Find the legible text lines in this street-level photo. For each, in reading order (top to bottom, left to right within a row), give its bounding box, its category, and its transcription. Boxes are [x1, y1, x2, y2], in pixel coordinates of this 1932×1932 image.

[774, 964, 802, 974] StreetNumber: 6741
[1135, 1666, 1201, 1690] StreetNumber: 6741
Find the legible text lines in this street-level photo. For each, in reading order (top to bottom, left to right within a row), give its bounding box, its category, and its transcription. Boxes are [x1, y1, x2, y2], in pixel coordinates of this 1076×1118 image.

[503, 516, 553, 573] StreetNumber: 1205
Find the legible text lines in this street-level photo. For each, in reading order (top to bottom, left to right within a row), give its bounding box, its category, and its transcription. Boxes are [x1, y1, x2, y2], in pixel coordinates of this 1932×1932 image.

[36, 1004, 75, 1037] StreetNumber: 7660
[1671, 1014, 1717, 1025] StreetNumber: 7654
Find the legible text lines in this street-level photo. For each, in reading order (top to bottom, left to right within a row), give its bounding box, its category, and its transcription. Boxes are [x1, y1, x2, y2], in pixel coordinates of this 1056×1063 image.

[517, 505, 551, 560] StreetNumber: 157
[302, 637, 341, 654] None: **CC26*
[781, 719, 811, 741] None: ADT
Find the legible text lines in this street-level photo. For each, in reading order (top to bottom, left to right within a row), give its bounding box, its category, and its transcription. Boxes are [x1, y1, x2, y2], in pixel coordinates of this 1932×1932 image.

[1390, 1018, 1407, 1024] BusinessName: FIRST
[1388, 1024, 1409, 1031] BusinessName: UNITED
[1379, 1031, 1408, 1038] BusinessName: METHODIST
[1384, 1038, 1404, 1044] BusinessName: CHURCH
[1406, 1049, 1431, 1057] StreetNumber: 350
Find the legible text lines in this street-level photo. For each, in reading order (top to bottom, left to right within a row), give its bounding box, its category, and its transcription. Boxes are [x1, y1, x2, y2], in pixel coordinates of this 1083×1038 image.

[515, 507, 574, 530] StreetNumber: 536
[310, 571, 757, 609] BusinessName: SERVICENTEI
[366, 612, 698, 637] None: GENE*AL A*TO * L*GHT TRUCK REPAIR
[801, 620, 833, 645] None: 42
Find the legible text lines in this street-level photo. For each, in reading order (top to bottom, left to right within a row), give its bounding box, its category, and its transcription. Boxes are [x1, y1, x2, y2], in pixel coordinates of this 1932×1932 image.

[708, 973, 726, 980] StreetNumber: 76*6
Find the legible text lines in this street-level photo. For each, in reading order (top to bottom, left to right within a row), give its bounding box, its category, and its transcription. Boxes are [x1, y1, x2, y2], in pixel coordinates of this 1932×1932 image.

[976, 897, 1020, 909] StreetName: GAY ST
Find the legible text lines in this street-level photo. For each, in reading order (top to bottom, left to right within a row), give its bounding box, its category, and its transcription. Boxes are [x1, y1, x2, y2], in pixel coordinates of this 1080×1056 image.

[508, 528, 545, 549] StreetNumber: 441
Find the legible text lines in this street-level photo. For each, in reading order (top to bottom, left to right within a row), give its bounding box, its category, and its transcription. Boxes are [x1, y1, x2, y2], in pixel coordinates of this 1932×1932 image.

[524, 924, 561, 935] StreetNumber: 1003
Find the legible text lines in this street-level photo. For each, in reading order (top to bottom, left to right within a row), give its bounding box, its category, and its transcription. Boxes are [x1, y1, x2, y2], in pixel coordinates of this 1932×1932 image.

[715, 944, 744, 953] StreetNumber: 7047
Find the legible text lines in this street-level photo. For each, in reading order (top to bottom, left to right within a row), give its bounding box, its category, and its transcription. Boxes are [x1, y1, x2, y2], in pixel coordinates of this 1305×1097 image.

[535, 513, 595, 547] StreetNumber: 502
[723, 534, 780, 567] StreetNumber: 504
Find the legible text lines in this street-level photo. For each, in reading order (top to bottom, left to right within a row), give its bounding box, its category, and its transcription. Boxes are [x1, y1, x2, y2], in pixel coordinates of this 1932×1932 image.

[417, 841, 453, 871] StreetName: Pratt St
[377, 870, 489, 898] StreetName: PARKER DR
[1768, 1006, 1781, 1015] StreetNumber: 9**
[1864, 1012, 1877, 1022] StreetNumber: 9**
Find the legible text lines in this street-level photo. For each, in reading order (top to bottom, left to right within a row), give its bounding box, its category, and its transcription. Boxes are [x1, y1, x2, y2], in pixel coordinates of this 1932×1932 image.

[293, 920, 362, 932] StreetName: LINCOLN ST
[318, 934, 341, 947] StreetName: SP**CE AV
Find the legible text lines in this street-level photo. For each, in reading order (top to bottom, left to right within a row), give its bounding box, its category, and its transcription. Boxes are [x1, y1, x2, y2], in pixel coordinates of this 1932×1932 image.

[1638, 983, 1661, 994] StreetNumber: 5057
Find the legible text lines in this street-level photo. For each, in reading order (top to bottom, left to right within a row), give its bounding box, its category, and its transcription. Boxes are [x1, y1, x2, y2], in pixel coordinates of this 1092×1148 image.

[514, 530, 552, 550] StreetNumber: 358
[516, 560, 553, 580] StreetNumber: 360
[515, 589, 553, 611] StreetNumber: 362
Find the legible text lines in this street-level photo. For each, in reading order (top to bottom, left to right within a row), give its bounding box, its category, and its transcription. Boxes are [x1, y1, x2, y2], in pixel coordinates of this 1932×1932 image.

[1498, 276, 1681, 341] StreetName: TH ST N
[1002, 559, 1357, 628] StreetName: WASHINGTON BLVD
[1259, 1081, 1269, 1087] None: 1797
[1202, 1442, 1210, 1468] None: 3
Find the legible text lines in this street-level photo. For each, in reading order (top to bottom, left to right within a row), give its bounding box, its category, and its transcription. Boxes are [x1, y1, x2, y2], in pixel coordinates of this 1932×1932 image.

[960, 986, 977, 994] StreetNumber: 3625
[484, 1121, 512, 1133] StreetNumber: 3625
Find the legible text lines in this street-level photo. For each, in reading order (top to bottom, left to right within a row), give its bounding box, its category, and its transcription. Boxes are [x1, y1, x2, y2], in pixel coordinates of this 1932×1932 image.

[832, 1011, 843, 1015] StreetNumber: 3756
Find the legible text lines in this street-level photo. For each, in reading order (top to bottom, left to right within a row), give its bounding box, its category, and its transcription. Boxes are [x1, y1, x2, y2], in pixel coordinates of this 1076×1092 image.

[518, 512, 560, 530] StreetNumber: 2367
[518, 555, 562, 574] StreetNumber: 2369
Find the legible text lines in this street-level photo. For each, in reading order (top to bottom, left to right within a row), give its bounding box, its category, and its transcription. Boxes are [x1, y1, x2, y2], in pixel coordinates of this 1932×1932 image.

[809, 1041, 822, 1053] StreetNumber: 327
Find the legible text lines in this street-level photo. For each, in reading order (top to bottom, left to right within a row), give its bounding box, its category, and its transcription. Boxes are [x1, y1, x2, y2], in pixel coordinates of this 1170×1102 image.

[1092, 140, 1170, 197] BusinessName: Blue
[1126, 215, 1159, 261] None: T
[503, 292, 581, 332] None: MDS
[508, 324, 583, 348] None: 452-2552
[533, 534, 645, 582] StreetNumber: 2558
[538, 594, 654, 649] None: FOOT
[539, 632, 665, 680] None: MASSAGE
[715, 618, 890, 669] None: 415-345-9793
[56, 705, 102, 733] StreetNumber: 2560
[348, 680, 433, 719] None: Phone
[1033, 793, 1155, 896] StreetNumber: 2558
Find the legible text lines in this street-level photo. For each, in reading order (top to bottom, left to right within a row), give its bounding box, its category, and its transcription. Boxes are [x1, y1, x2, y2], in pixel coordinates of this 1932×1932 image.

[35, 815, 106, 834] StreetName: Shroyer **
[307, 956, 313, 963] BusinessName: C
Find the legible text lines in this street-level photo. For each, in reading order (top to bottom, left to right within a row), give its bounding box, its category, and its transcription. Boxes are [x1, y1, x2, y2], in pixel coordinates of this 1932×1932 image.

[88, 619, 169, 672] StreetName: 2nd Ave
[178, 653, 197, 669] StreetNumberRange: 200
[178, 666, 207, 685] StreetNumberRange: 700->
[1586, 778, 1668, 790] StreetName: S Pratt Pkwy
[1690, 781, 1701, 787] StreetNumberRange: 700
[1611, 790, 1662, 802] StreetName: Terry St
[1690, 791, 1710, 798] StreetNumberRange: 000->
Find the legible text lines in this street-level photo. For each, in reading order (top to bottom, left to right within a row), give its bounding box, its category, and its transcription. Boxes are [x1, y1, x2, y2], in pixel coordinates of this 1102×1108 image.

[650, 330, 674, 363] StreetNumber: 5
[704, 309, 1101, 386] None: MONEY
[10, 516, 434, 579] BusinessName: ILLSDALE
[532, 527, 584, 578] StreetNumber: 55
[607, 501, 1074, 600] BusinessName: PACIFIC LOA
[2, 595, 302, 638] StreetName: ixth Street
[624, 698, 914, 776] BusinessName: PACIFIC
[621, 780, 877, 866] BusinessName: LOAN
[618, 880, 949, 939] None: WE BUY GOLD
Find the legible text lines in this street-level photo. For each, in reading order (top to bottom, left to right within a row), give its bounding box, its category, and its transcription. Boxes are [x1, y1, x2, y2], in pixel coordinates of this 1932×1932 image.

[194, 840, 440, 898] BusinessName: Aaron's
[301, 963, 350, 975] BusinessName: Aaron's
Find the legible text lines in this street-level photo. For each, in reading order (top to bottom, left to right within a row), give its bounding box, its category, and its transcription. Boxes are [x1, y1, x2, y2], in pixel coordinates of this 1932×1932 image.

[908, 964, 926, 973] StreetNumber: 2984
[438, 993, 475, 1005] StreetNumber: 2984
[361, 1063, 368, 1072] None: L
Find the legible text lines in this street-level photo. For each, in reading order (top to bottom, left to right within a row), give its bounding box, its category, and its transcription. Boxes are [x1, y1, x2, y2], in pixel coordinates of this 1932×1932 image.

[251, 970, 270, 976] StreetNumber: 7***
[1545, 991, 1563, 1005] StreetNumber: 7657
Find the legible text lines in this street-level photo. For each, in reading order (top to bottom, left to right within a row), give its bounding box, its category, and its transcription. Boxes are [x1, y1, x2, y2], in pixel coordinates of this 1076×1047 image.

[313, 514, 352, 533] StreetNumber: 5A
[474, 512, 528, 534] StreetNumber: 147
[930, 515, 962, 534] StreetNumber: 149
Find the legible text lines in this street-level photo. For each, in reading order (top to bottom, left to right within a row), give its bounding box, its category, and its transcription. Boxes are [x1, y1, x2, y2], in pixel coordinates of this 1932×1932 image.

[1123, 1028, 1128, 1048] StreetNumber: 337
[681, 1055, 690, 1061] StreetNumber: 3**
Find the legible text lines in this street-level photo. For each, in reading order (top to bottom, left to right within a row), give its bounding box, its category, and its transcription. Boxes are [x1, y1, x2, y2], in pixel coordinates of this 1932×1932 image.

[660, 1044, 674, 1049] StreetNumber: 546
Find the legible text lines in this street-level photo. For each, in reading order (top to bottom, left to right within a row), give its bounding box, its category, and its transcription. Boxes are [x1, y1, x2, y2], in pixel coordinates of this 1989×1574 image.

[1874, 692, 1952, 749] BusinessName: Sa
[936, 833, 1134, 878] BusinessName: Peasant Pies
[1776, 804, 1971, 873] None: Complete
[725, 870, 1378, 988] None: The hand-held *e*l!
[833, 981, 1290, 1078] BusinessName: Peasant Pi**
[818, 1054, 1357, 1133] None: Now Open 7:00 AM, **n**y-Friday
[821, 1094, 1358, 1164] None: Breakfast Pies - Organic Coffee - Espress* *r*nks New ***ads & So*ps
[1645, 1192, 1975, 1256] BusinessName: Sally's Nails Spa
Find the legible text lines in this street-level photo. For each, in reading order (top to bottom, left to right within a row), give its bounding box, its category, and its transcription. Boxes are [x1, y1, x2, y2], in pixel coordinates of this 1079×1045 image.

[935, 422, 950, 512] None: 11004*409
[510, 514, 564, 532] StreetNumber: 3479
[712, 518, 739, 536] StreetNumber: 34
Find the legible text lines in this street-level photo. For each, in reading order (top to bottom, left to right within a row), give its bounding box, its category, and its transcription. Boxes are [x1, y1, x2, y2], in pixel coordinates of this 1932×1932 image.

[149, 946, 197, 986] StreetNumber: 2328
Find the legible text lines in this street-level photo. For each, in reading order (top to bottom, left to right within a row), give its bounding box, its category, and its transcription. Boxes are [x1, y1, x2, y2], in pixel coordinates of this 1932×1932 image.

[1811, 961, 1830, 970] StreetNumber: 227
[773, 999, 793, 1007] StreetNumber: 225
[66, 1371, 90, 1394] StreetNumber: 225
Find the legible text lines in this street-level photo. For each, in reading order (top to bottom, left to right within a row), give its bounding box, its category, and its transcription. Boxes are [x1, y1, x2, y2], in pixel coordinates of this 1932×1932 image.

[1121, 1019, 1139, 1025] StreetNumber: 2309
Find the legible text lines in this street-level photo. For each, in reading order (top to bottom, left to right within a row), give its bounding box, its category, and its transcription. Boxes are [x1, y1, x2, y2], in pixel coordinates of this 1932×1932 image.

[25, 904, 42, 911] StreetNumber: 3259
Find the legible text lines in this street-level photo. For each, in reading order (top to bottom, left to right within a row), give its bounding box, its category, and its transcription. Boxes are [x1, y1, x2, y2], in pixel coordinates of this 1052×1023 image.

::::::::::

## SHORT TASK
Put every line from the start of the items up to and including the line with "[781, 719, 811, 741] None: ADT" into a Markdown table with the columns Number and Entry. Number each row and leave out blank lines.

## OUTPUT FOR THIS TASK
| Number | Entry |
|---|---|
| 1 | Find the legible text lines in this street-level photo. For each, in reading order (top to bottom, left to right within a row), give its bounding box, its category, and its transcription. Boxes are [x1, y1, x2, y2], in pixel coordinates of this 1932×1932 image. |
| 2 | [774, 964, 802, 974] StreetNumber: 6741 |
| 3 | [1135, 1666, 1201, 1690] StreetNumber: 6741 |
| 4 | Find the legible text lines in this street-level photo. For each, in reading order (top to bottom, left to right within a row), give its bounding box, its category, and its transcription. Boxes are [x1, y1, x2, y2], in pixel coordinates of this 1076×1118 image. |
| 5 | [503, 516, 553, 573] StreetNumber: 1205 |
| 6 | Find the legible text lines in this street-level photo. For each, in reading order (top to bottom, left to right within a row), give its bounding box, its category, and its transcription. Boxes are [x1, y1, x2, y2], in pixel coordinates of this 1932×1932 image. |
| 7 | [36, 1004, 75, 1037] StreetNumber: 7660 |
| 8 | [1671, 1014, 1717, 1025] StreetNumber: 7654 |
| 9 | Find the legible text lines in this street-level photo. For each, in reading order (top to bottom, left to right within a row), give its bounding box, its category, and its transcription. Boxes are [x1, y1, x2, y2], in pixel coordinates of this 1056×1063 image. |
| 10 | [517, 505, 551, 560] StreetNumber: 157 |
| 11 | [302, 637, 341, 654] None: **CC26* |
| 12 | [781, 719, 811, 741] None: ADT |